▶ _STORED DATA_:
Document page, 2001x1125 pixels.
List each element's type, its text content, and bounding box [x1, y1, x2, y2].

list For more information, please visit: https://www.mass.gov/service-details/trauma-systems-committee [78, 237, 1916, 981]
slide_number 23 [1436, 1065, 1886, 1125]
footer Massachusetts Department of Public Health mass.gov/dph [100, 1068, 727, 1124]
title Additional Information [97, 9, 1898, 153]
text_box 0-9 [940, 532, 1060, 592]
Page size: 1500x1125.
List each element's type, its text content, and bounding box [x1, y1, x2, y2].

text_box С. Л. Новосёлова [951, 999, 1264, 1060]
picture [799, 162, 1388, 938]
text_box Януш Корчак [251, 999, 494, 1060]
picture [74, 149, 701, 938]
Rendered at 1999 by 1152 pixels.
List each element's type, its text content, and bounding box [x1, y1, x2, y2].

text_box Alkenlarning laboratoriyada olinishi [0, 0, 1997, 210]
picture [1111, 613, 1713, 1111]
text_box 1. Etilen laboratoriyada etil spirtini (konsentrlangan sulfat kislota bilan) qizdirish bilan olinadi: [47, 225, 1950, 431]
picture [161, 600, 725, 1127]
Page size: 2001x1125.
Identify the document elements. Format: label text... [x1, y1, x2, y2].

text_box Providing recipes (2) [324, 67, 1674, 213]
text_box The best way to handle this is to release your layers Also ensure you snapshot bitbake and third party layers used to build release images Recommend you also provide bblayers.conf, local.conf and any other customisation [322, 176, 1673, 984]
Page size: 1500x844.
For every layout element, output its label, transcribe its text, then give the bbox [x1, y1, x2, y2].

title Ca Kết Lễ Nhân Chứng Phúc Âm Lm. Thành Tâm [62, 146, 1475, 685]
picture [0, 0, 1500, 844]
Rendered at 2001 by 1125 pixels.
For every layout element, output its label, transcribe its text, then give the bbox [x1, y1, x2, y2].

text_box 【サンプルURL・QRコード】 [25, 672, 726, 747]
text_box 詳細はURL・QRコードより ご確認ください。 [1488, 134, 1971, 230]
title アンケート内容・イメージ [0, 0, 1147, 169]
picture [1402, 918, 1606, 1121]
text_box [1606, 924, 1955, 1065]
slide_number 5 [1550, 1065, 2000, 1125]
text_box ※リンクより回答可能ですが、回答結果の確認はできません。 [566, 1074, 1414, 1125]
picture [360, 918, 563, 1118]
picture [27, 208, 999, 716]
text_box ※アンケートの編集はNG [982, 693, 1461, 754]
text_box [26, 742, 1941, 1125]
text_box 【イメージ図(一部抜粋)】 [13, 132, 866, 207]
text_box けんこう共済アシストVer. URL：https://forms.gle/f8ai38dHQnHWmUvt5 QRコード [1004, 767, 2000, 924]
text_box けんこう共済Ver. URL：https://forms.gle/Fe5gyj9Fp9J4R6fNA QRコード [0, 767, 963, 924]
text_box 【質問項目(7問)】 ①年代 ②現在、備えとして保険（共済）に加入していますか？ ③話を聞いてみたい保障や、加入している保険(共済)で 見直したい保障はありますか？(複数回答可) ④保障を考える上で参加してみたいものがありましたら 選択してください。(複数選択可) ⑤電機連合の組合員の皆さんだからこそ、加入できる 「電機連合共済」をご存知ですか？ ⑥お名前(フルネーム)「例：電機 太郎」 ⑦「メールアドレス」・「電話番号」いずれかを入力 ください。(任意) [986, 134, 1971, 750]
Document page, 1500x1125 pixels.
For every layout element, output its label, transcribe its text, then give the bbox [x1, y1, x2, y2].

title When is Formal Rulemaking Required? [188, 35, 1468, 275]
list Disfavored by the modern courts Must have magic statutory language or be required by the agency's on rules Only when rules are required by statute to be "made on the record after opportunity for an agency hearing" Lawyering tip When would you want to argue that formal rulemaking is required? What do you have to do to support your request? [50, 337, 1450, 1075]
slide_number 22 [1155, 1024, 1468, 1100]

▶ _DIRECTIVE_:
Copy the lines above exactly. Start with the line containing "Identify the document", end with the line containing "Page size: 1500x844.", and include both.

▶ _RESULT FOR THIS EXERCISE_:
Identify the document elements. Format: label text... [x1, y1, x2, y2].

text_box Providing recipes (2) [324, 67, 1674, 213]
text_box The best way to handle this is to release your layers Also ensure you snapshot bitbake and third party layers used to build release images Recommend you also provide bblayers.conf, local.conf and any other customisation [322, 176, 1673, 984]
Page size: 1500x844.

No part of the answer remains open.